Feasibility and Accuracy of a Novel Pleural Drain Gas Analyzer in Detecting Air Leaks

Overview

The goal of this study is to assess the clinical feasibility of a novel, reusable, low cost gas analyzer that detects breath in chest drains in order to diagnose and heal air leaks. The investigators have developed prototype gas analyzers that attach to the outlet of any analog chest drain, and can be connected temporarily to the sampling port. They detect breath by measuring CO2, O2, and pressure, in order to supplement the information provided by the bubbles in the water seal.

Tests on patients in 2013 at Northwestern demonstrated that gas analysis can help diagnose and heal air leaks by detecting breath in chest drains, as documented in the investigator's patents and peer-reviewed publications. CO2 is 100 times higher in the lung than ambient, and O2 the same amount lower in ppm. The length of time that it takes to detect breath at the outlet is related to the size of the air leak. O2 is available next to every bed, often used in recovery, and when high O2 is quickly detected at the sampling port, the only source can be an active air leak. The primary aim is to assess whether the device can accurately measure changes in gas flow from an analog pleural drain and whether this accurately detects pleural air leaks. Specific aim 1: To determine whether the gas analyzer device can measure changes in exhaled gas levels and if this can distinguish true air leaks from false air leaks. Sub aim 1: Assess how patient characteristics such as extent of resection, pre-existing conditions such as COD, lung function test, etc, affect the efficacy of the device. Specific aim 2: Compare the accuracy of pleural air leak measured via gas analysis to the accuracy of pleural air leak detection as measured by standard VI. The hypothesis is that the prototype pleural gas analyzer, through detection of carbon dioxide and oxygen levels, can distinguish true air leaks from false air leaks more accurately than the traditionally practiced method of Visual Inspection of bubbles in the chest drainage unit (VI). Study Endpoints: The primary end point of this study is detection of air leak, either by VI or prototype pleural gas analysis.

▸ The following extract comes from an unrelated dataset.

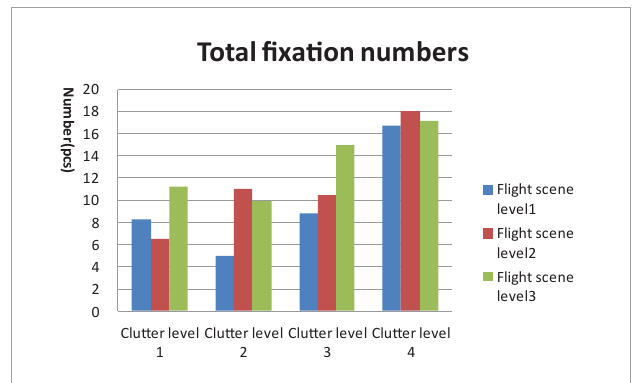
FIGURE5 General linear model (GLM) Univariate test of total fixation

True Air Leak Definition: 1. Both visual inspection and pleural gas analysis demonstrate an air leak 2. Development of a pneumothorax at any point up to 4 weeks after chest tube removal 3. Pneumothorax develops during a clamp trial to assess for true air leak (failed clamp trial) 4. Patient discharged home with chest tube due to clinical concern (even in absence of clamp trial) of ongoing air leak 5. Development of clinically significant subcutaneous emphysema either with a chest tube in place or after chest tube removal (defined as an increase beyond initial post op, observable to patient or care team) Secondary endpoint is comparison in accuracy in detection of air leak between VI and gas analysis.